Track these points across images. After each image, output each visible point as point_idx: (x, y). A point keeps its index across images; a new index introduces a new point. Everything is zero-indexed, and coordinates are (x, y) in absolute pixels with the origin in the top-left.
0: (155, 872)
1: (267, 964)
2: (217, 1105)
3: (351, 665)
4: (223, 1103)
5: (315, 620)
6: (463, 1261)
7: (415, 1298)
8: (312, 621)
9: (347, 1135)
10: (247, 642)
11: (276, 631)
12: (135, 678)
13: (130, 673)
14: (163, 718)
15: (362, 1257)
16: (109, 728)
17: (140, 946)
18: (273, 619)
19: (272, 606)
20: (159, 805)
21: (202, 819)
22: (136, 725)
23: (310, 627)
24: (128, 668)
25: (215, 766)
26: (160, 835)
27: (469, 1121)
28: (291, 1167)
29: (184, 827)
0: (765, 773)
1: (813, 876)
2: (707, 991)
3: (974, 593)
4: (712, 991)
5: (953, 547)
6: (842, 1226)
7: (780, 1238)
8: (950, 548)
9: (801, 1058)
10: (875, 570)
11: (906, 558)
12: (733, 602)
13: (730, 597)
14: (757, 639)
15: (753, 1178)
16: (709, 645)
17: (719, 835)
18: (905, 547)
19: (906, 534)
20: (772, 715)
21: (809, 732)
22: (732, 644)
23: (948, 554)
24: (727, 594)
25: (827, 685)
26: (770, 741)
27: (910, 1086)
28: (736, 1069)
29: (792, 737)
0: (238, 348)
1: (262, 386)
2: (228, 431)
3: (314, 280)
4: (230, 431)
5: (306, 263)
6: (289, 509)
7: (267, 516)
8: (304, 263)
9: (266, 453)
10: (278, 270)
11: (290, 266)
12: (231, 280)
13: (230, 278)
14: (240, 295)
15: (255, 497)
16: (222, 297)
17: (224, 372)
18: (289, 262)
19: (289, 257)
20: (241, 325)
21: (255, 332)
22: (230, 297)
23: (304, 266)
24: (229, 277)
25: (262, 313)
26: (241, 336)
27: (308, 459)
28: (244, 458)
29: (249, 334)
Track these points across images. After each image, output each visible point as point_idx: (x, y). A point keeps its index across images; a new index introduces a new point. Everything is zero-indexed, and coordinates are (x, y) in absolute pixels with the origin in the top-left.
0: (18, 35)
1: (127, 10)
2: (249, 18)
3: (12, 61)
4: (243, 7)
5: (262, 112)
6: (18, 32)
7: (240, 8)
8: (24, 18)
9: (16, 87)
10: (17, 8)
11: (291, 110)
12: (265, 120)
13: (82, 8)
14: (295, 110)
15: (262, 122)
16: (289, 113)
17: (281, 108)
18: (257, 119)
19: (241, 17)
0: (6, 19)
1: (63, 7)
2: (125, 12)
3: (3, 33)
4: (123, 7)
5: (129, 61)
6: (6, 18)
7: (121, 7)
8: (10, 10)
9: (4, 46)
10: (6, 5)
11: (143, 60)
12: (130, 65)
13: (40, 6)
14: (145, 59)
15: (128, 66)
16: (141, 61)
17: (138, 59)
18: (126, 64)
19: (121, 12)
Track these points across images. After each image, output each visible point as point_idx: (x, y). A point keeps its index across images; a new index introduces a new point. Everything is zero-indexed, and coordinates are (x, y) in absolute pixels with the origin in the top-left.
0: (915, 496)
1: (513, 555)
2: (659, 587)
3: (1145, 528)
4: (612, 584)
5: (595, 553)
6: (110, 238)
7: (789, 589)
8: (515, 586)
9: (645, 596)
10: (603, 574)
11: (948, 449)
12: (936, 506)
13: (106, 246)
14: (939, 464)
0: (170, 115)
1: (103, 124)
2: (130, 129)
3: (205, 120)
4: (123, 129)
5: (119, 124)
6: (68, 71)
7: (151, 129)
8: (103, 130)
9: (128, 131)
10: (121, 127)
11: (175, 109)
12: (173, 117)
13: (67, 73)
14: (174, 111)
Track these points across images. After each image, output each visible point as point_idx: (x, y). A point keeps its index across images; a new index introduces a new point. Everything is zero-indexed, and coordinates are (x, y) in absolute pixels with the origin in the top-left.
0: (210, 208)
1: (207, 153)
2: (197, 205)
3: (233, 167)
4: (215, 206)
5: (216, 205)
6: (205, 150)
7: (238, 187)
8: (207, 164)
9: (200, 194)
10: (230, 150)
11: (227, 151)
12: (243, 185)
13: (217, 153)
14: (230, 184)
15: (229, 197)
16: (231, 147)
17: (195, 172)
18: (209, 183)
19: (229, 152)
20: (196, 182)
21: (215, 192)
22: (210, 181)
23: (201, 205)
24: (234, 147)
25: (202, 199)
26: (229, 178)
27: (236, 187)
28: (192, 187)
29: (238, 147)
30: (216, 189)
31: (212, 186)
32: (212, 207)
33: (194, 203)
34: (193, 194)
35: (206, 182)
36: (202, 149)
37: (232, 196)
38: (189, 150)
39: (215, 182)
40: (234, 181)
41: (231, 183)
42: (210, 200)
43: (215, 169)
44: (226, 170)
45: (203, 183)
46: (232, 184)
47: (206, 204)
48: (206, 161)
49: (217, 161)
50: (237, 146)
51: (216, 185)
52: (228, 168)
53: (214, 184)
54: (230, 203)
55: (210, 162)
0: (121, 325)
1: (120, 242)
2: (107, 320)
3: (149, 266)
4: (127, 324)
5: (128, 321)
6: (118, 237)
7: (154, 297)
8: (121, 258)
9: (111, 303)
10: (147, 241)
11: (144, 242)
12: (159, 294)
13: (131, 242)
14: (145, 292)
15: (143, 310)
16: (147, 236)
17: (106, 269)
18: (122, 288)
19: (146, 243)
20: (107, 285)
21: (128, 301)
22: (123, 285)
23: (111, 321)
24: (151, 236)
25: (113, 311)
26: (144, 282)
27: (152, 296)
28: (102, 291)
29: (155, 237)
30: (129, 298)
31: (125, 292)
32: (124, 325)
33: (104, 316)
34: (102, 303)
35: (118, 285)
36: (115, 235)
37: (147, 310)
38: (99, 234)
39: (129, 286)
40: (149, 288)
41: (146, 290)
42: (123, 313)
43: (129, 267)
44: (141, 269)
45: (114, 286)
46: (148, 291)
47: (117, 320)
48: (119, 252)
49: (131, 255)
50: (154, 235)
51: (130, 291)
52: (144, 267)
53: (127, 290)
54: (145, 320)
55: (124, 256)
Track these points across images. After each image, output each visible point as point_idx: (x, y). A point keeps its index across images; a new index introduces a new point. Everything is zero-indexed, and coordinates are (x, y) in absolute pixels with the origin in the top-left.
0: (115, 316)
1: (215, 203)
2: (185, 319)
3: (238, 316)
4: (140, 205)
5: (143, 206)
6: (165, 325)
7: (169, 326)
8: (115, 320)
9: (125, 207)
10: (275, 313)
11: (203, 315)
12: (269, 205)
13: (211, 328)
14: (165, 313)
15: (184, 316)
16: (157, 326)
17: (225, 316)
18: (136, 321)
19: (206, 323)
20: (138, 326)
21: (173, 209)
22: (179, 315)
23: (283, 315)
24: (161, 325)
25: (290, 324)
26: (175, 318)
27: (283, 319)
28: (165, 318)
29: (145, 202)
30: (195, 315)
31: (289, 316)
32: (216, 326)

:::::

- The problem: The complete data is to be transcribed verbatim.

- Expected answer:
Track these points across images. After each image, output each visible point as point_idx: (x, y). A point keeps its index across images; a new index introduces a new point. Everything is zero-indexed, and coordinates are (x, y) in absolute pixels with the origin in the top-left.
0: (155, 872)
1: (267, 964)
2: (217, 1105)
3: (351, 665)
4: (223, 1103)
5: (315, 620)
6: (463, 1261)
7: (415, 1298)
8: (312, 621)
9: (347, 1135)
10: (247, 642)
11: (276, 631)
12: (135, 678)
13: (130, 673)
14: (163, 718)
15: (362, 1257)
16: (109, 728)
17: (140, 946)
18: (273, 619)
19: (272, 606)
20: (159, 805)
21: (202, 819)
22: (136, 725)
23: (310, 627)
24: (128, 668)
25: (215, 766)
26: (160, 835)
27: (469, 1121)
28: (291, 1167)
29: (184, 827)
0: (765, 773)
1: (813, 876)
2: (707, 991)
3: (974, 593)
4: (712, 991)
5: (953, 547)
6: (842, 1226)
7: (780, 1238)
8: (950, 548)
9: (801, 1058)
10: (875, 570)
11: (906, 558)
12: (733, 602)
13: (730, 597)
14: (757, 639)
15: (753, 1178)
16: (709, 645)
17: (719, 835)
18: (905, 547)
19: (906, 534)
20: (772, 715)
21: (809, 732)
22: (732, 644)
23: (948, 554)
24: (727, 594)
25: (827, 685)
26: (770, 741)
27: (910, 1086)
28: (736, 1069)
29: (792, 737)
0: (238, 348)
1: (262, 386)
2: (228, 431)
3: (314, 280)
4: (230, 431)
5: (306, 263)
6: (289, 509)
7: (267, 516)
8: (304, 263)
9: (266, 453)
10: (278, 270)
11: (290, 266)
12: (231, 280)
13: (230, 278)
14: (240, 295)
15: (255, 497)
16: (222, 297)
17: (224, 372)
18: (289, 262)
19: (289, 257)
20: (241, 325)
21: (255, 332)
22: (230, 297)
23: (304, 266)
24: (229, 277)
25: (262, 313)
26: (241, 336)
27: (308, 459)
28: (244, 458)
29: (249, 334)
Track these points across images. After each image, output each visible point as point_idx: (x, y). A point keeps its index across images; a new index introduces a new point. Everything is zero-indexed, and coordinates are (x, y) in absolute pixels with the origin in the top-left.
0: (18, 35)
1: (127, 10)
2: (249, 18)
3: (12, 61)
4: (243, 7)
5: (262, 112)
6: (18, 32)
7: (240, 8)
8: (24, 18)
9: (16, 87)
10: (17, 8)
11: (291, 110)
12: (265, 120)
13: (82, 8)
14: (295, 110)
15: (262, 122)
16: (289, 113)
17: (281, 108)
18: (257, 119)
19: (241, 17)
0: (6, 19)
1: (63, 7)
2: (125, 12)
3: (3, 33)
4: (123, 7)
5: (129, 61)
6: (6, 18)
7: (121, 7)
8: (10, 10)
9: (4, 46)
10: (6, 5)
11: (143, 60)
12: (130, 65)
13: (40, 6)
14: (145, 59)
15: (128, 66)
16: (141, 61)
17: (138, 59)
18: (126, 64)
19: (121, 12)
Track these points across images. After each image, output each visible point as point_idx: (x, y). A point keeps its index across images; a new index introduces a new point. Everything is zero-indexed, and coordinates are (x, y) in absolute pixels with the origin in the top-left.
0: (915, 496)
1: (513, 555)
2: (659, 587)
3: (1145, 528)
4: (612, 584)
5: (595, 553)
6: (110, 238)
7: (789, 589)
8: (515, 586)
9: (645, 596)
10: (603, 574)
11: (948, 449)
12: (936, 506)
13: (106, 246)
14: (939, 464)
0: (170, 115)
1: (103, 124)
2: (130, 129)
3: (205, 120)
4: (123, 129)
5: (119, 124)
6: (68, 71)
7: (151, 129)
8: (103, 130)
9: (128, 131)
10: (121, 127)
11: (175, 109)
12: (173, 117)
13: (67, 73)
14: (174, 111)
Track these points across images. After each image, output each visible point as point_idx: (x, y). A point keeps its index across images; a new index introduces a new point. Everything is zero-indexed, and coordinates are (x, y) in absolute pixels with the origin in the top-left.
0: (210, 208)
1: (207, 153)
2: (197, 205)
3: (233, 167)
4: (215, 206)
5: (216, 205)
6: (205, 150)
7: (238, 187)
8: (207, 164)
9: (200, 194)
10: (230, 150)
11: (227, 151)
12: (243, 185)
13: (217, 153)
14: (230, 184)
15: (229, 197)
16: (231, 147)
17: (195, 172)
18: (209, 183)
19: (229, 152)
20: (196, 182)
21: (215, 192)
22: (210, 181)
23: (201, 205)
24: (234, 147)
25: (202, 199)
26: (229, 178)
27: (236, 187)
28: (192, 187)
29: (238, 147)
30: (216, 189)
31: (212, 186)
32: (212, 207)
33: (194, 203)
34: (193, 194)
35: (206, 182)
36: (202, 149)
37: (232, 196)
38: (189, 150)
39: (215, 182)
40: (234, 181)
41: (231, 183)
42: (210, 200)
43: (215, 169)
44: (226, 170)
45: (203, 183)
46: (232, 184)
47: (206, 204)
48: (206, 161)
49: (217, 161)
50: (237, 146)
51: (216, 185)
52: (228, 168)
53: (214, 184)
54: (230, 203)
55: (210, 162)
0: (121, 325)
1: (120, 242)
2: (107, 320)
3: (149, 266)
4: (127, 324)
5: (128, 321)
6: (118, 237)
7: (154, 297)
8: (121, 258)
9: (111, 303)
10: (147, 241)
11: (144, 242)
12: (159, 294)
13: (131, 242)
14: (145, 292)
15: (143, 310)
16: (147, 236)
17: (106, 269)
18: (122, 288)
19: (146, 243)
20: (107, 285)
21: (128, 301)
22: (123, 285)
23: (111, 321)
24: (151, 236)
25: (113, 311)
26: (144, 282)
27: (152, 296)
28: (102, 291)
29: (155, 237)
30: (129, 298)
31: (125, 292)
32: (124, 325)
33: (104, 316)
34: (102, 303)
35: (118, 285)
36: (115, 235)
37: (147, 310)
38: (99, 234)
39: (129, 286)
40: (149, 288)
41: (146, 290)
42: (123, 313)
43: (129, 267)
44: (141, 269)
45: (114, 286)
46: (148, 291)
47: (117, 320)
48: (119, 252)
49: (131, 255)
50: (154, 235)
51: (130, 291)
52: (144, 267)
53: (127, 290)
54: (145, 320)
55: (124, 256)
Track these points across images. After each image, output each visible point as point_idx: (x, y). A point keeps its index across images; a new index introduces a new point. Everything is zero-indexed, and coordinates are (x, y) in absolute pixels with the origin in the top-left.
0: (115, 316)
1: (215, 203)
2: (185, 319)
3: (238, 316)
4: (140, 205)
5: (143, 206)
6: (165, 325)
7: (169, 326)
8: (115, 320)
9: (125, 207)
10: (275, 313)
11: (203, 315)
12: (269, 205)
13: (211, 328)
14: (165, 313)
15: (184, 316)
16: (157, 326)
17: (225, 316)
18: (136, 321)
19: (206, 323)
20: (138, 326)
21: (173, 209)
22: (179, 315)
23: (283, 315)
24: (161, 325)
25: (290, 324)
26: (175, 318)
27: (283, 319)
28: (165, 318)
29: (145, 202)
30: (195, 315)
31: (289, 316)
32: (216, 326)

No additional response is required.